Si votre rapporteure spéciale partage, pour l'essentiel, l'avis exprimé par le CIAP sur un des programmes de la mission « Sécurité sanitaire », elle déplore surtout les lacunes de l'interministérialité budgétaire de cette mission, d'une part parce que celle-ci ne comporte pas l'ensemble des crédits dédiés à la politique publique de sécurité sanitaire, mais cette remarque est valable pour la plupart des huit missions interministérielles du budget de l'Etat3(*), d'autre part, parce que la définition de cette mission interministérielle ne s'est pas accompagnée d'une réforme en profondeur de l'organisation administrative de l'Etat, qui seule permettrait un rapprochement entre les structures administratives et la nouvelle nomenclature budgétaire.

Lors de leur audition respective par votre rapporteure spéciale, les directeurs de cabinet des deux ministres responsables des programmes de la mission « Sécurité sanitaire » ont reconnu le caractère encore peu satisfaisant de l'exercice de l'interministérialité budgétaire au sein de la mission, notamment au moment de la préparation du budget.

Ainsi, le directeur général de l'alimentation, notamment, a regretté les faiblesses liées à la préparation conjointe des éléments budgétaires de la mission interministérielle, dans les cadres du projet de loi de finances.
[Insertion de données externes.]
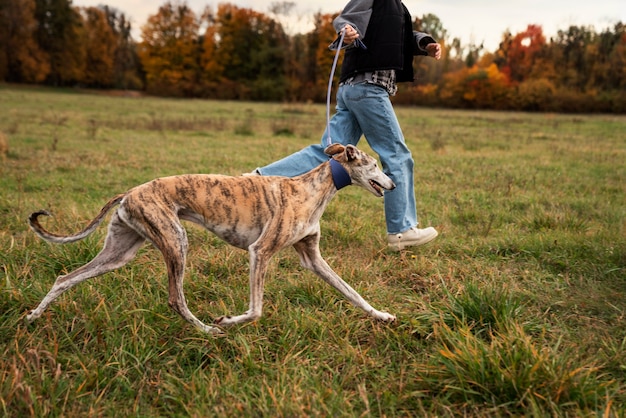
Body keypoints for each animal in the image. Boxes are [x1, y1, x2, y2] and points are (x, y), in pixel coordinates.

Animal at [26, 144, 394, 334]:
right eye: (374, 164)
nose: (392, 184)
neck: (312, 189)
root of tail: (128, 193)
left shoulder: (312, 257)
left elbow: (351, 292)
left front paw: (382, 315)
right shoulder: (260, 251)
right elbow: (256, 310)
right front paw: (227, 320)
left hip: (120, 251)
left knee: (65, 278)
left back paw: (32, 316)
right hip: (176, 241)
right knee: (175, 300)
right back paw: (206, 329)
Toutefois, il a considéré que plusieurs éléments étaient de nature à améliorer cette préparation, parmi lesquels la relation de confiance instaurée entre la direction générale de l'alimentation et la direction générale de la santé, ainsi que la coordination existant sur le terrain entre les différents services déconcentrés de l'Etat.

Votre rapporteure spéciale estime donc qu'à terme, il conviendra de s'interroger sur l'opportunité de conserver, en l'état, une mission interministérielle relative à la politique publique de sécurité sanitaire, si elle ne répond pas pleinement aux objectifs de la LOLF, qui sont :

- mettre à disposition des gestionnaires l'ensemble des moyens nécessaires à la politique dont ils sont responsables ;

- améliorer l'efficacité de la dépense publique ;

- adapter et réformer l'organisation administrative de l'Etat afin de privilégier la performance des politiques publiques.

* 2 Rapport n° 451 (2005-2006).

* 3 La Cour des comptes a ainsi relevé que les crédits de la mission interministérielle « Recherche et enseignement supérieur » ne retraçaient pas les dépenses de l'ensemble des ministères concourant à cette politique publique.